Exercise instructions: This calls for a verbatim copy of all the data, with no images carried over.

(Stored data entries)
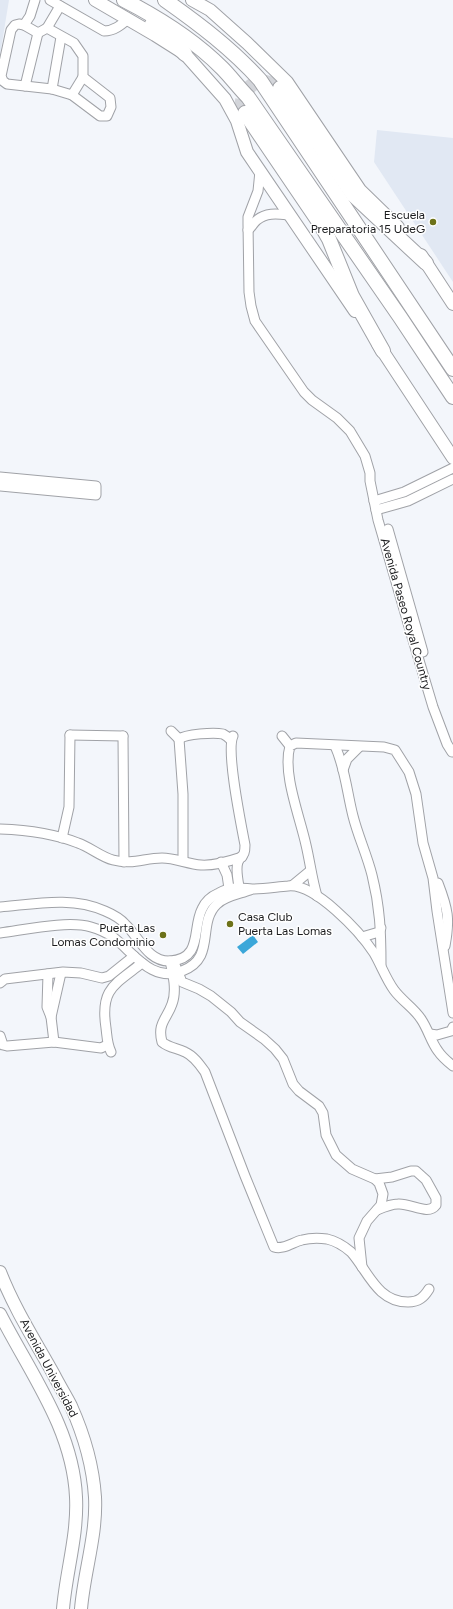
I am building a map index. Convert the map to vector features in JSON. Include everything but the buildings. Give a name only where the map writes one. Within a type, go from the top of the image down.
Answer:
[{"type":"highway","points":[[120,0],[172,41],[185,54]]},
{"type":"highway","points":[[124,0],[161,21],[202,50],[222,68],[248,97],[400,317],[453,397]]},
{"type":"highway","points":[[165,0],[219,40],[244,62],[260,80],[453,369]]},
{"type":"highway","points":[[280,88],[354,195],[426,263]]},
{"type":"highway","points":[[245,113],[322,225],[352,296],[383,351]]},
{"type":"main road","points":[[95,0],[185,54],[225,99],[237,121],[248,152],[260,171],[383,351],[453,458]]},
{"type":"main road","points":[[192,0],[210,10],[287,82],[360,190],[408,237],[453,304]]},
{"type":"main road","name":"Avenida Universidad","points":[[0,1272],[22,1319],[71,1406],[84,1439],[92,1472],[95,1499],[94,1521],[81,1609]]},
{"type":"main road","name":"Avenida Universidad","points":[[0,1314],[55,1415],[67,1446],[74,1477],[76,1518],[74,1542],[65,1586],[63,1609]]},
{"type":"street","points":[[24,25],[30,16],[35,0]]},
{"type":"street","points":[[50,0],[104,31],[109,31],[116,28],[128,19]]},
{"type":"street","points":[[25,86],[38,33],[47,28],[60,6]]},
{"type":"street","points":[[38,33],[24,25],[15,26],[11,30],[1,76],[3,81],[7,84],[52,89],[72,94],[100,116],[107,116],[111,107],[110,98],[83,77]]},
{"type":"street","points":[[47,28],[74,43],[83,56],[83,77],[72,94]]},
{"type":"street","points":[[52,89],[61,37]]},
{"type":"street","name":"Avenida Paseo Royal Country","points":[[260,171],[258,191],[248,217],[249,292],[255,321],[304,392],[312,400],[337,418],[353,435],[366,456],[370,473],[370,481],[447,744],[452,754]]},
{"type":"street","points":[[248,230],[256,221],[264,216],[278,214],[290,215]]},
{"type":"street","points":[[378,505],[453,468]]},
{"type":"street","points":[[0,477],[96,491],[0,486]]},
{"type":"street","points":[[378,505],[408,501],[453,479]]},
{"type":"street","points":[[404,492],[408,501]]},
{"type":"street","points":[[171,731],[179,739],[184,794],[183,861]]},
{"type":"street","points":[[62,838],[70,807],[68,732],[124,735],[124,862]]},
{"type":"street","points":[[179,739],[185,736],[221,734],[232,738],[231,758],[245,845],[245,852],[237,867],[240,890]]},
{"type":"street","points":[[282,736],[290,746]]},
{"type":"street","points":[[317,896],[310,872],[306,847],[293,794],[288,753],[290,746],[296,743],[335,746],[384,747],[395,750],[402,758],[413,781],[423,843],[433,878],[453,1013]]},
{"type":"street","points":[[335,746],[343,771],[354,822],[371,874],[380,918],[381,966]]},
{"type":"street","points":[[343,771],[347,760],[359,747]]},
{"type":"street","points":[[0,829],[30,831],[62,838],[79,843],[105,857],[124,862],[163,858],[205,865],[242,857]]},
{"type":"street","points":[[221,862],[227,875],[230,893]]},
{"type":"street","points":[[294,885],[310,872]]},
{"type":"street","points":[[0,933],[59,925],[90,926],[111,935],[148,968],[158,972],[175,973],[193,966],[200,957],[203,951],[212,912],[216,904],[230,893],[240,890],[294,885],[317,896],[346,919],[362,937],[375,954],[395,991],[421,1018],[438,1051],[453,1066]]},
{"type":"street","points":[[0,907],[68,902],[93,906],[114,915],[128,927],[154,957],[172,961],[185,956],[194,946],[198,921],[206,903],[220,892],[230,893]]},
{"type":"street","points":[[116,940],[128,927]]},
{"type":"street","points":[[362,937],[379,932],[381,928]]},
{"type":"street","points":[[0,983],[5,979],[81,972],[102,978],[110,976],[134,956]]},
{"type":"street","points":[[172,961],[175,973],[173,1003],[160,1028],[162,1042],[167,1047],[187,1053],[197,1060],[205,1072],[276,1253],[303,1239],[327,1239],[342,1245],[351,1253],[373,1285],[393,1300],[402,1302],[419,1300],[425,1296],[429,1289]]},
{"type":"street","points":[[0,1036],[1,1043],[7,1046],[54,1042],[109,1048],[104,1008],[106,996],[112,987],[142,963]]},
{"type":"street","points":[[51,1018],[61,973]]},
{"type":"street","points":[[175,973],[182,982],[199,988],[211,996],[231,1012],[240,1022],[264,1039],[275,1050],[283,1059],[293,1084],[299,1091],[319,1106],[323,1113],[326,1135],[336,1155],[352,1169],[375,1179],[392,1177],[411,1171],[416,1171],[426,1180],[436,1198],[436,1205],[430,1210],[425,1210],[407,1204],[398,1204],[377,1210]]},
{"type":"street","points":[[48,974],[47,1007],[51,1018],[54,1042]]},
{"type":"street","points":[[110,976],[117,983]]},
{"type":"street","points":[[430,1034],[445,1034],[451,1031],[453,1027]]},
{"type":"street","points":[[362,1268],[359,1238],[367,1221],[381,1206],[383,1194],[382,1189],[375,1179]]},
{"type":"street","points":[[342,1245],[349,1244],[359,1238]]},
{"type":"shaded area","points":[[0,0],[9,0],[0,55]]},
{"type":"shaded area","name":"Escuela Preparatoria 15 UdeG","points":[[377,130],[453,138],[453,282],[374,162]]},
{"type":"water","points":[[253,935],[258,942],[243,954],[237,947]]},
{"type":"tunnel","points":[[245,113],[242,101],[246,91],[252,85],[258,82],[264,82],[280,88]]},
{"type":"place","name":"Escuela Preparatoria 15 UdeG","points":[[433,222]]},
{"type":"place","name":"Casa Club Puerta Las Lomas","points":[[230,924]]},
{"type":"place","name":"Puerta Las Lomas Condominio","points":[[163,935]]}]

Result of this exercise:
I am building a map index. Convert the map to vector features in JSON. Include everything but the buildings. Give a name only where the map writes one. Within a type, go from the top of the image down.
Answer:
[{"type":"highway","points":[[120,0],[172,41],[185,54]]},
{"type":"highway","points":[[124,0],[161,21],[202,50],[222,68],[248,97],[400,317],[453,397]]},
{"type":"highway","points":[[165,0],[219,40],[244,62],[260,80],[453,369]]},
{"type":"highway","points":[[280,88],[354,195],[426,263]]},
{"type":"highway","points":[[245,113],[322,225],[352,296],[383,351]]},
{"type":"main road","points":[[95,0],[185,54],[225,99],[237,121],[248,152],[260,171],[383,351],[453,458]]},
{"type":"main road","points":[[192,0],[210,10],[287,82],[360,190],[408,237],[453,304]]},
{"type":"main road","name":"Avenida Universidad","points":[[0,1272],[22,1319],[71,1406],[84,1439],[92,1472],[95,1499],[94,1521],[81,1609]]},
{"type":"main road","name":"Avenida Universidad","points":[[0,1314],[55,1415],[67,1446],[74,1477],[76,1518],[74,1542],[65,1586],[63,1609]]},
{"type":"street","points":[[24,25],[30,16],[35,0]]},
{"type":"street","points":[[50,0],[104,31],[109,31],[116,28],[128,19]]},
{"type":"street","points":[[25,86],[38,33],[47,28],[60,6]]},
{"type":"street","points":[[38,33],[24,25],[15,26],[11,30],[1,76],[3,81],[7,84],[52,89],[72,94],[100,116],[107,116],[111,107],[110,98],[83,77]]},
{"type":"street","points":[[47,28],[74,43],[83,56],[83,77],[72,94]]},
{"type":"street","points":[[52,89],[61,37]]},
{"type":"street","name":"Avenida Paseo Royal Country","points":[[260,171],[258,191],[248,217],[249,292],[255,321],[304,392],[312,400],[337,418],[353,435],[366,456],[370,473],[370,481],[447,744],[452,754]]},
{"type":"street","points":[[248,230],[256,221],[264,216],[278,214],[290,215]]},
{"type":"street","points":[[378,505],[453,468]]},
{"type":"street","points":[[0,477],[96,491],[0,486]]},
{"type":"street","points":[[378,505],[408,501],[453,479]]},
{"type":"street","points":[[404,492],[408,501]]},
{"type":"street","points":[[171,731],[179,739],[184,794],[183,861]]},
{"type":"street","points":[[62,838],[70,807],[68,732],[124,735],[124,862]]},
{"type":"street","points":[[179,739],[185,736],[221,734],[232,738],[231,758],[245,845],[245,852],[237,867],[240,890]]},
{"type":"street","points":[[282,736],[290,746]]},
{"type":"street","points":[[317,896],[310,872],[306,847],[293,794],[288,753],[290,746],[296,743],[335,746],[384,747],[395,750],[402,758],[413,781],[423,843],[433,878],[453,1013]]},
{"type":"street","points":[[335,746],[343,771],[354,822],[371,874],[380,918],[381,966]]},
{"type":"street","points":[[343,771],[347,760],[359,747]]},
{"type":"street","points":[[0,829],[30,831],[62,838],[79,843],[105,857],[124,862],[163,858],[205,865],[242,857]]},
{"type":"street","points":[[221,862],[227,875],[230,893]]},
{"type":"street","points":[[294,885],[310,872]]},
{"type":"street","points":[[0,933],[59,925],[90,926],[111,935],[148,968],[158,972],[175,973],[193,966],[200,957],[203,951],[212,912],[216,904],[230,893],[240,890],[294,885],[317,896],[346,919],[362,937],[375,954],[395,991],[421,1018],[438,1051],[453,1066]]},
{"type":"street","points":[[0,907],[68,902],[93,906],[114,915],[128,927],[154,957],[172,961],[185,956],[194,946],[198,921],[206,903],[220,892],[230,893]]},
{"type":"street","points":[[116,940],[128,927]]},
{"type":"street","points":[[362,937],[379,932],[381,928]]},
{"type":"street","points":[[0,983],[5,979],[81,972],[102,978],[110,976],[134,956]]},
{"type":"street","points":[[172,961],[175,973],[173,1003],[160,1028],[162,1042],[167,1047],[187,1053],[197,1060],[205,1072],[276,1253],[303,1239],[327,1239],[342,1245],[351,1253],[373,1285],[393,1300],[402,1302],[419,1300],[425,1296],[429,1289]]},
{"type":"street","points":[[0,1036],[1,1043],[7,1046],[54,1042],[109,1048],[104,1008],[106,996],[112,987],[142,963]]},
{"type":"street","points":[[51,1018],[61,973]]},
{"type":"street","points":[[175,973],[182,982],[199,988],[211,996],[231,1012],[240,1022],[264,1039],[275,1050],[283,1059],[293,1084],[299,1091],[319,1106],[323,1113],[326,1135],[336,1155],[352,1169],[375,1179],[392,1177],[411,1171],[416,1171],[426,1180],[436,1198],[436,1205],[430,1210],[425,1210],[407,1204],[398,1204],[377,1210]]},
{"type":"street","points":[[48,974],[47,1007],[51,1018],[54,1042]]},
{"type":"street","points":[[110,976],[117,983]]},
{"type":"street","points":[[430,1034],[445,1034],[451,1031],[453,1027]]},
{"type":"street","points":[[362,1268],[359,1238],[367,1221],[381,1206],[383,1194],[382,1189],[375,1179]]},
{"type":"street","points":[[342,1245],[349,1244],[359,1238]]},
{"type":"shaded area","points":[[0,0],[9,0],[0,55]]},
{"type":"shaded area","name":"Escuela Preparatoria 15 UdeG","points":[[377,130],[453,138],[453,282],[374,162]]},
{"type":"water","points":[[253,935],[258,942],[243,954],[237,947]]},
{"type":"tunnel","points":[[245,113],[242,101],[246,91],[252,85],[258,82],[264,82],[280,88]]},
{"type":"place","name":"Escuela Preparatoria 15 UdeG","points":[[433,222]]},
{"type":"place","name":"Casa Club Puerta Las Lomas","points":[[230,924]]},
{"type":"place","name":"Puerta Las Lomas Condominio","points":[[163,935]]}]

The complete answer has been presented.